The flow looks reasonable, but the cleaning looks to be doing both too much and too little. The handling of numbers sticks out as they can have multiple roles. The following is going to be a mind dump. Please note that trying these all at once is likely to be error prone.

The # character is used in some parameters like #inclna and #exclna. Does that cause a problem for you?
The Boolean values are integer 0 and 1. Are they mapped to the generic # symbol or to true or false? Suggest true/false. Also look at implied true, does it need to be consistently stated or removed across all statements.
How is the not(!) symbol handled? Does it’s presence create a new string.
Are numbers embedded in a name treated consistently? If one decides to transform them how does xxx8xxx versus xxx13xxx transform? Is it to xxx#xxx and xxx##xxx or just xxx#xxx? More generally, do multi-digit numbers map to an one character placeholder or a multiple character placeholder? I would try leaving them untransformed to retain the information.
The role integers play as index and offset in expression like rsi(20, 5). Instead of the generic number character consider using defined role names to transform to rsi(index, offset).
I frequently don’t specify defaults in an expression when I accept them, so rsi(20) and rsi(20, 0) which mean the same thing will transform into different text strings. You may want to add the defaults back into your expressions.
There are cases where integers are used as keys such in specifying sector(“10, 20, 30”) or industry(“8940, 1433”). Decide if you want to leave them alone or replace with a text like sectorcode. the same question when you have a code like Energy.
When handling numeric compare values like (32, 32.0, 8, -2) what do they get transformed to? Is it to a text like “comparevalue” or a pattern like ##.## or ##? Is calling out an embedded decimal point meaningful or a distraction? How are negative numbers handled with the minus sign retained or merged into the number representation? I have found using modest negative numbers in compares to be sometimes profitable.

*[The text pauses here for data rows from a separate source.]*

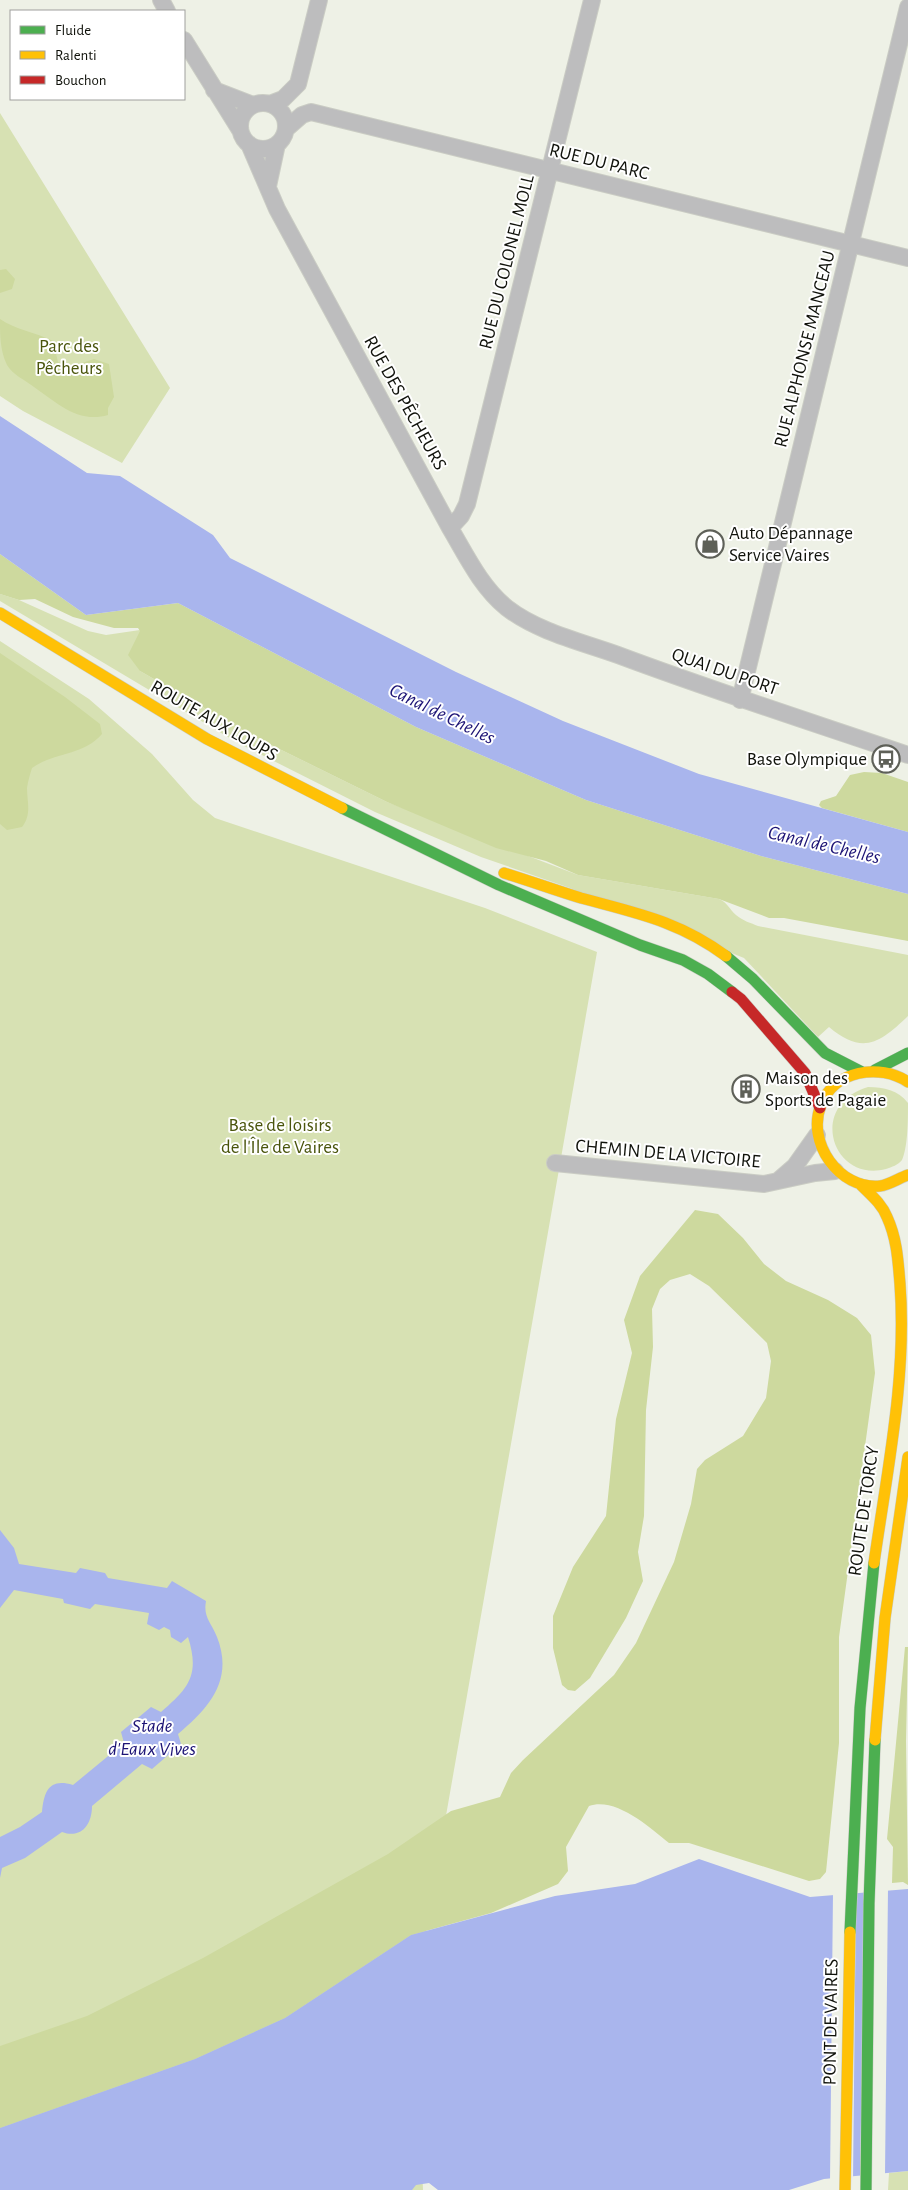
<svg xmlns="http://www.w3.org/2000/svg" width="908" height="2190" viewBox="0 0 908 2190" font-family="'Alegreya Sans',sans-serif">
<rect width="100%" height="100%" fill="#eef1e6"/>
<!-- green -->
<path fill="#d7e1b3" d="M 0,113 L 170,388 L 122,463 L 23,411 L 0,396 Z
M 0,594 L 19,600 L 88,631 L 106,635 L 140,630 L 140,671 L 253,736 L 387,802 L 578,875 L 719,899 C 728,903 729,909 736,915 C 743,921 751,923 758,926 L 908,955 L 908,1016 C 881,1042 863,1056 829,1027 L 818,1037 L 744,958 L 570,888 L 481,857 L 375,812 L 238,743 L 0,601 Z
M 0,641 L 89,699 L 152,754 L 193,800 L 215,818 L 485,908 L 597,952 L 415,1993 L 423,2190 L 0,2190 Z
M 868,1087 C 884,1087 898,1090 908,1103 C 908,1119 908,1147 902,1160 C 898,1165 892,1167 886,1169 C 832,1183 807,1105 868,1087 Z
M 908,2171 L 908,2190 L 888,2190 L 889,2173 Z"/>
<!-- forest -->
<path fill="#cdd99e" d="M 6,269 L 15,279 L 12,289 L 0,293 L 0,270 Z
M 0,319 C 16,330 35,332 53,341 L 58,362 L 70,367 L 94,359 L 109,364 L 114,397 L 108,408 L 108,415 C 78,424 56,402 34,387 C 25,380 13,375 7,365 C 0,350 0,336 0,319 Z
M 0,554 L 86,615 L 178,603 L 416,727 L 586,800 L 761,856 L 908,894 L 908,941 L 784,918 L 769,918 L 719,899 L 578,875 L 546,861 L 496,848 L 387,802 L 253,736 L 140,671 L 128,655 L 140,631 L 138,628 L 114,628 L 73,617 L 35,599 L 19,600 L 0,594 Z
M 0,653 L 65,697 L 100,724 L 102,734 C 83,756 54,752 32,768 C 30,774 28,781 27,788 C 27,802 32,814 22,827 L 7,830 L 0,824 Z
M 864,772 L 882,773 L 908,782 L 908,832 L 822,808 L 819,805 L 821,801 L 836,796 L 850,775 Z
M 695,1210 L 718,1214 L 743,1238 L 764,1264 L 786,1281 L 828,1300 L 857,1318 L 871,1335 L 875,1373 L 839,1637 L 839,1743 L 826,1872 L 820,1879 L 809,1881 L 689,1843 L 669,1843 C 649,1827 616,1797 589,1806 L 566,1847 L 568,1871 L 558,1884 L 491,1913 L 411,1935 L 285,2018 L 195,2059 L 0,2128 L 0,2046 L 87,2016 L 203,1958 L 388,1854 L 451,1811 L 500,1797 L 511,1773 L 523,1760 L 614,1675 L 636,1643 L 674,1562 L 691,1504 L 697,1469 L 705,1460 L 743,1436 L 766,1398 L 771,1361 L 767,1343 L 709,1286 L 690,1274 L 670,1280 L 660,1289 L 652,1309 L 653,1347 L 646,1410 L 644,1516 L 638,1552 L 643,1581 L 626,1618 L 590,1678 L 575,1691 L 568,1690 L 562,1685 L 553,1648 L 553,1616 L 573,1567 L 606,1516 L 616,1419 L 632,1353 L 624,1320 L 640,1276 Z
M 905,1647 L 908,1647 L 906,1741 L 908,1885 L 903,1882 L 892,1883 L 893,1847 L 887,1839 Z"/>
<!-- water -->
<path fill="#a9b5ed" d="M 0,416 L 87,473 L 120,476 L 213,535 L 230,558 L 456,672 L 563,721 L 699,774 L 908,832 L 908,894 L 761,856 L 586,800 L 416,727 L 178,603 L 86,615 L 0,554 Z
M 0,1530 L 14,1548 L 19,1564 L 76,1573 L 80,1568 L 105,1573 L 108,1578 L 167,1588 L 172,1581 L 206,1601 C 203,1617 211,1622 217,1637 C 234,1680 209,1708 178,1734 L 181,1744 L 152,1769 L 142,1764 L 92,1806 C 92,1825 81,1839 62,1832 L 25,1858 L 2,1868 L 0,1878 L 0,1837 L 20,1827 L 42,1812 C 44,1790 50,1778 73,1785 L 124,1743 L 121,1732 L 151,1707 L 161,1712 C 189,1688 200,1675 188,1637 L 181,1643 L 171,1637 L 170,1630 L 164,1627 L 159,1630 L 147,1624 L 149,1613 L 95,1604 L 90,1609 L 64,1603 L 63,1599 L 14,1590 L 0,1608 Z
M 699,1859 L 810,1897 L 908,1889 L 908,2171 L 824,2179 L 789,2190 L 438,2190 L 429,2183 L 416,2185 L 412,2190 L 0,2190 L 0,2128 L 195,2059 L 285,2018 L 411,1935 L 555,1896 L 635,1884 Z"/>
<!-- pier -->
<path fill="#eef1e6" d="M 888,1888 L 885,2175 L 860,2178 L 865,1890 Z
M 856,1891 L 853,2179 L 830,2181 L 833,1892 Z"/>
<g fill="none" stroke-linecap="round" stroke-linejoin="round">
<!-- street casing -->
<g stroke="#caccc4" stroke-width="18">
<path id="street" d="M 161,0 L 167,11
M 184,40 L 240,130
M 214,90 L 253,105
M240 126a23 23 0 1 1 46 0a23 23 0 1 1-46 0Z
M 270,104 L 283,99 L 298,84 L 319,0
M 286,129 L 302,115 L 311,112 L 908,258
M 249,144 L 277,209 L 450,528 C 466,555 481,587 507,608 C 538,632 582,642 618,655 C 714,691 811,722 908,755
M 268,186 L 277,144
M 450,528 L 461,516 L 467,504 L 592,0
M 740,700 L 908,7
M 555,1163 L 764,1184 L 815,1173 L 835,1171
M 780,1179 L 795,1166 L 817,1135"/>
</g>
<!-- fast casing -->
<g stroke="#caccc4" stroke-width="12">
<path id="fast" d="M 342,808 L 499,885 L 640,945 L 683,960 L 708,974 L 732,992
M 726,956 L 753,979 L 825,1053 L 862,1072
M 875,1070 L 908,1053
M 850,1932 L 860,1708 L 874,1563
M 866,2190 L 869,1903 L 875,1740"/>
</g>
<!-- slow casing -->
<g stroke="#caccc4" stroke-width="12">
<path id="slow" d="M 0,613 L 207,739 L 342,808
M 504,873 C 530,881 555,890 581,898 C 636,913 679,921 726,956
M 908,1082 C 880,1063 834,1070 821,1105 C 806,1142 839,1190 880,1186 C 889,1185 899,1178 908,1175
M 861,1185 C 871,1195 882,1204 887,1217 C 897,1239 898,1260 900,1284 C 907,1377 887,1471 874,1563
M 875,1740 L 885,1618 L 908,1457
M 845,2190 L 850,1932"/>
</g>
<!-- jam casing -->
<g stroke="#caccc4" stroke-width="12">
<path id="jam" d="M 732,992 L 741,999 L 805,1073 L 820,1108"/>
</g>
<!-- street -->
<use href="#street" stroke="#bdbdbe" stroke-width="16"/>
<!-- fast -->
<use href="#fast" stroke="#4caf50" stroke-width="11"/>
<!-- slow -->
<use href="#slow" stroke="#ffc107" stroke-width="11"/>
<!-- jam -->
<use href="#jam" stroke="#c62828" stroke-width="11"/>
</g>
<!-- icons -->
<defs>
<g id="shop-ring" transform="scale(1.4375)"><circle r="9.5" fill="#fff" stroke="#5e6058" stroke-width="1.5"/><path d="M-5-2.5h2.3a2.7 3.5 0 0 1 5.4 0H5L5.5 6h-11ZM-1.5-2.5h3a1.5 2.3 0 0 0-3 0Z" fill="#5e6058"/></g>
<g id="bus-ring" transform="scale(1.4375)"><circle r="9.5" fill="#fff" stroke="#5e6058" stroke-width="1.5"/><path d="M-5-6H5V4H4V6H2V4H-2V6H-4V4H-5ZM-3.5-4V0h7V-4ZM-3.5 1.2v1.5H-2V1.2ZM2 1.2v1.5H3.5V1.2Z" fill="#5e6058"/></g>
<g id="building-ring" transform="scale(1.4375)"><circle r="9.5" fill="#fff" stroke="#5e6058" stroke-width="1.5"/><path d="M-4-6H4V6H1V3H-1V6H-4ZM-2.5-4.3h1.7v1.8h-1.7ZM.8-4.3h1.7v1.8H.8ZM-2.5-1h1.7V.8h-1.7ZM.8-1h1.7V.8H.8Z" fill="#5e6058"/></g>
</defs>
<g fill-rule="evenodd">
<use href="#shop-ring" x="710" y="544"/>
<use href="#bus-ring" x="886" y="759"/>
<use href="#building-ring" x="746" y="1089"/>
</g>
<g text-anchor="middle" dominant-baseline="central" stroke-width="4" stroke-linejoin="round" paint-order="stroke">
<!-- street labels -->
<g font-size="19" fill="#10120b" stroke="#fff">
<text transform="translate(599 162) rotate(14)">RUE DU PARC</text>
<text transform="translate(507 262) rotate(-76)">RUE DU COLONEL MOLL</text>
<text transform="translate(805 349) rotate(-76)">RUE ALPHONSE MANCEAU</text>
<text transform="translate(405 403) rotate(61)">RUE DES PÊCHEURS</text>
<text transform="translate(725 672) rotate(19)">QUAI DU PORT</text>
<text transform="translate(214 721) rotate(30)">ROUTE AUX LOUPS</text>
<text transform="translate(668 1154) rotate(5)">CHEMIN DE LA VICTOIRE</text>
<text transform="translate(864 1511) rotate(-82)">ROUTE DE TORCY</text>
<text transform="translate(831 2022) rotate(-89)">PONT DE VAIRES</text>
</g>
<!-- park labels -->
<g font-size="19" fill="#4a550c" stroke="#fff">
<text x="69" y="346">Parc des<tspan x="69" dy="22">Pêcheurs</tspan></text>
<text x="280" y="1125">Base de loisirs<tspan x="280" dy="22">de l'Île de Vaires</tspan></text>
</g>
<!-- poi labels -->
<g font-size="19" fill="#10120b" stroke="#fff" text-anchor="start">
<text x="729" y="533">Auto Dépannage<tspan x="729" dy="22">Service Vaires</tspan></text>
<text x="867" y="759" text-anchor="end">Base Olympique</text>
<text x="765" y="1078">Maison des<tspan x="765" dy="22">Sports de Pagaie</tspan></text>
</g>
<!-- water labels -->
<g font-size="20" font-style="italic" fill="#1c1375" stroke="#fff">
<text transform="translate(442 714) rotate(26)">Canal de Chelles</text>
<text transform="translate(824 845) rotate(13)">Canal de Chelles</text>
<text x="152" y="1726">Stade<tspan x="152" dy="23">d'Eaux Vives</tspan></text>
</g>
</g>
<!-- legend -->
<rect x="10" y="10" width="175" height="90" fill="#ffffff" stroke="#9fa09d"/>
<rect x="20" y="26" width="25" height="8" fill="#4caf50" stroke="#9fa09d"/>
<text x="55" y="35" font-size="15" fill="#10120b">Fluide</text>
<rect x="20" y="51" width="25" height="8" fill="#ffc107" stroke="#9fa09d"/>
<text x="55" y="60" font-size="15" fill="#10120b">Ralenti</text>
<rect x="20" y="76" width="25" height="8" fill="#c62828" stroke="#9fa09d"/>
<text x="55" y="85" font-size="15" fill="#10120b">Bouchon</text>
</svg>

Like I said, a mind dump. Studies have found that data scrubbing can be upwards of 85% of project time. My experience has supported that observation.

Good Luck,

Rich

Jrinne · March 18, 2026, 12:43pm

Natural Language Toolkit has a classifier module. E.g., classify as value etc.

NLTK could be used to code what Yuval has suggested above if you do not want to use Claude for some reason. Claude and other LLMs use things like “attention” that you will not be able to get from most Python programs but you can probably train Python programs like NLTK for this narrow usage.

NLTK has the potential advantage (compared to your present method) of using supervised learning for classification if you do not want to use an LLM for most of this. You still might want to use Claude to create some labelled training data, however.